I am losing my hair.  Maybe because of the stress of being a physician?  Maybe because I am just getting older?  Maybe because my hormones are out of balance?  But, regardless of the cause of this premature balding, my drains often get clogged in my sinks and showers with this shedding hair.

According to a national average, it costs an average of $90 for a plumber to clear a blocked tub drain (Costowl.com).  According to CostHelper, a poll of readers report paying $95-$210 to have a toilet unclogged, at an average price of $164.   Even if drain cleaning only takes 5 minutes, most people will never pay less than $50 in the United States according to Costowl.com.

Let’s do the math.  How long is the training for a plumber to learn how to cable a drain?  Training time is pretty quick for most drain cabling jobs.  Most people can get the hang of basic drain cabling within a month on the job and some can learn the technique in a day.  Plumbers’ apprenticeships are positions (mostly paid) for plumbers to learn all the intricacies of plumbing.  The formal training period usually lasts four years after high school with one licensing exam.  Education required for physicians to care for patients?  A minimum of 11 years beyond high school, passing MCATS and a minimum of four sets of Medical Board Exams (Steps 1-3 and your Specialty Board Exam), getting near perfect GPAs, interviewing to get into medical school and then again to get into residency, and a commitment to work 80 hour work weeks with hundreds of sleepless nights.  Cost of education to become a medical doctor?  Don’t ask.   I think I need to stop this analysis before I lose more hair.

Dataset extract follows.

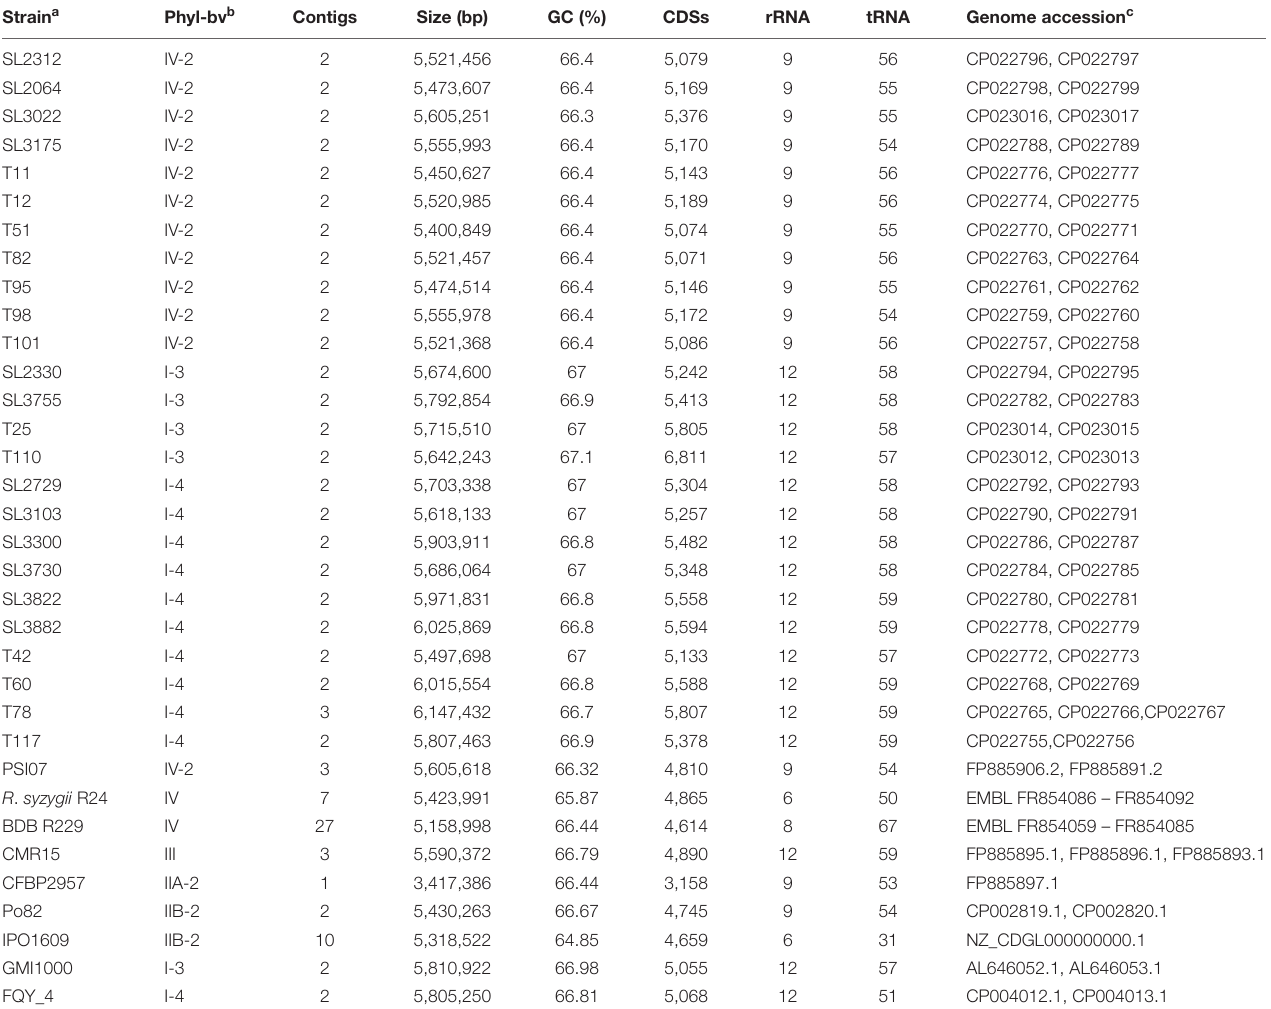
TABLE 1 | General genome features of the RSSC strains used in this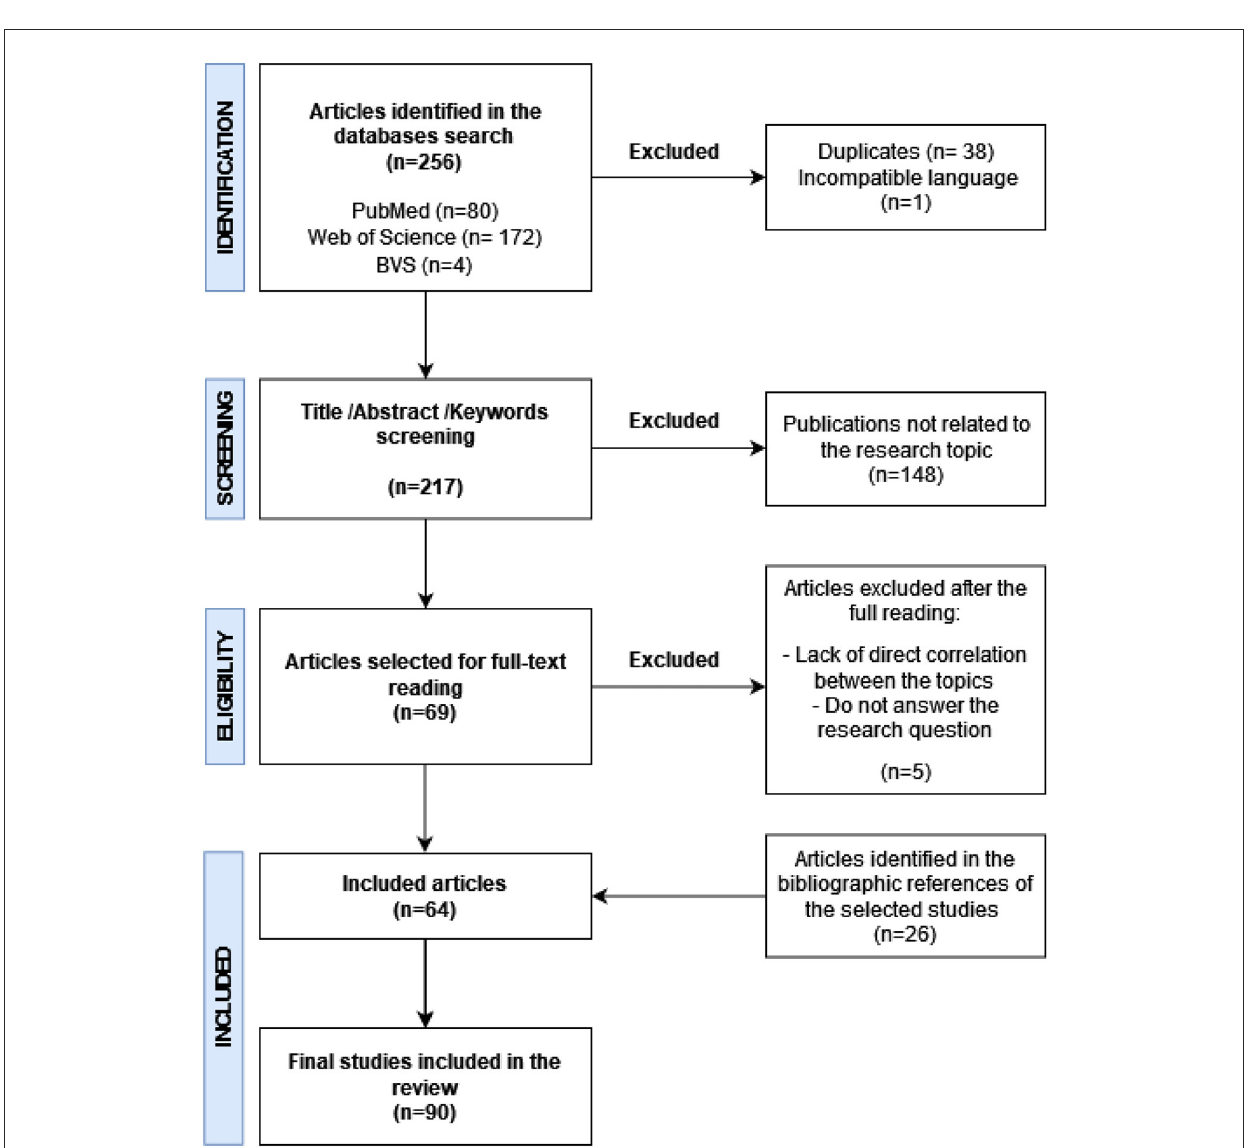
FIGURE1 Flowchart summarizing the article selection process adopted in this review. Elaborated by the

I had the plumber over the other day to unclog my shower drain full of my shedding hair.  It took him 7 minutes and the total cost was $125 dollars.   After the plumber left, I sat down to grab a cup of coffee and skim the newspaper to get my mind off the exorbitant bill I just paid.  Rather than making me feel better, I was about to pull out my remaining 10 scalp hairs as I read the following article on the front page of the Los Angeles Times: “Ruling Could Cut Medi-Cal Spending.”  According to this article, a three-judge panel of the U.S. 9th Circuit Court of Appeals decided unanimously that California may cut reimbursements to doctors, pharmacies and others who take Medi-Cal insurance (Medicaid for California) by 10%.  Under President Obama’s new healthcare law, there will be as many as 2 million new patients who would qualify for Medi-Cal.

Do you know what the going rates are for physician reimbursement by the California government for office visits under Medi-Cal (California Medicaid Rates as published November 11, 2012)?  I decided to look into this:

  1. Problem Focused Established Patient Office Visit by a Physician (code 99211): $12 ($10.80 after 10% reduction)
  2. Intermediate Established Patient Office Visit by a Physician (code 99213): $24 ($21.60 after 10%  reduction)
  3. Detailed Established Patient Office Visit by a Physician (code 99214): $37.50   ($33.75 after 10% reduction)

Alas!  A revelation!!   I could see 10 patients in the office and still make less than my plumber who unclogged my drain in 7 minutes without even subtracting out my office overhead costs!  Respect for all the training, education, expense, and sacrifice that it takes to practice medicine has officially gone down the drain.